South African Medical Journal, 2013
Acute asthma exacerbations remain a common cause of hospitalisation and healthcare utilisation in... more Acute asthma exacerbations remain a common cause of hospitalisation and healthcare utilisation in South African children. To update the South African paediatric acute asthma guidelines according to current evidence, and produce separate recommendations for children above and below 2 years of age. A working group of the South African Childhood Asthma Group was established to review the published literature on acute asthma in children from 2000 to 2012, and to revise the South African guidelines accordingly. Short-acting inhaled bronchodilators remain the first-line treatment of acute asthma. A metered-dose inhaler with spacer is preferable to nebulisation for bronchodilator therapy to treat mild to moderate asthma. Two to four puffs of a short-acting bronchodilator given every 20 - 30 minutes, depending on clinical response, should be given for mild attacks; up to 10 puffs may be needed for more severe asthma. Children with severe asthma or oxygen saturation (SpO2) <92% should receive oxygen and frequent doses of nebulised beta-2-agonists, and be referred to hospital. Nebulised ipratropium bromide (via nebulisation or multidosing via pMDI-spacer combination) should be added if there is a poor response to three doses of β2-agonist or if the symptoms are severe. Early use of corticosteroids reduces the need for hospital admission and prevents relapse; oral therapy is preferable. Assessment of acute asthma in children below the age of 2 years can be difficult, and other causes of wheezing must be excluded.

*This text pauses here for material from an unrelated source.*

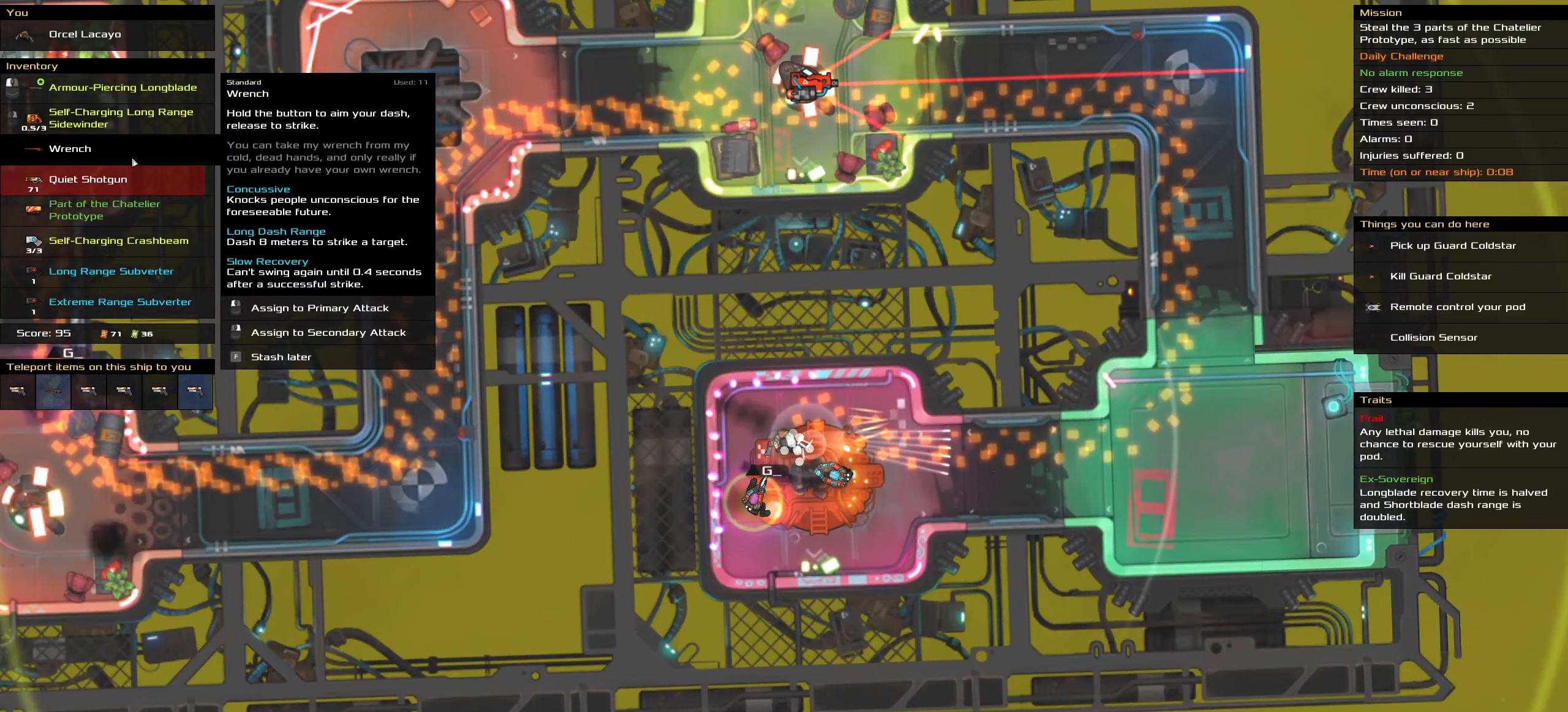
{"keys": [], "mouse": [], "events": [[384, "mouse_left", "down"], [417, "mouse_left", "up"]]}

Treatment of acute asthma in this age group is similar to that of older children. Effective therapy for treatment of acute asthma - primarily inhaled short-acting β2-agonists, oral corticosteroids and oxygen with appropriate delivery systems - should be available in all healthcare facilities and rapidly instituted for treatment of acute asthma in children. The guideline document was endorsed by the Allergy Society of South Africa (ALLSA), the South African Thoracic Society (SATS), the National Asthma Education Programme (NAEP), the South African Paediatric Association (SAPA) and the South African Academy of Family Practice.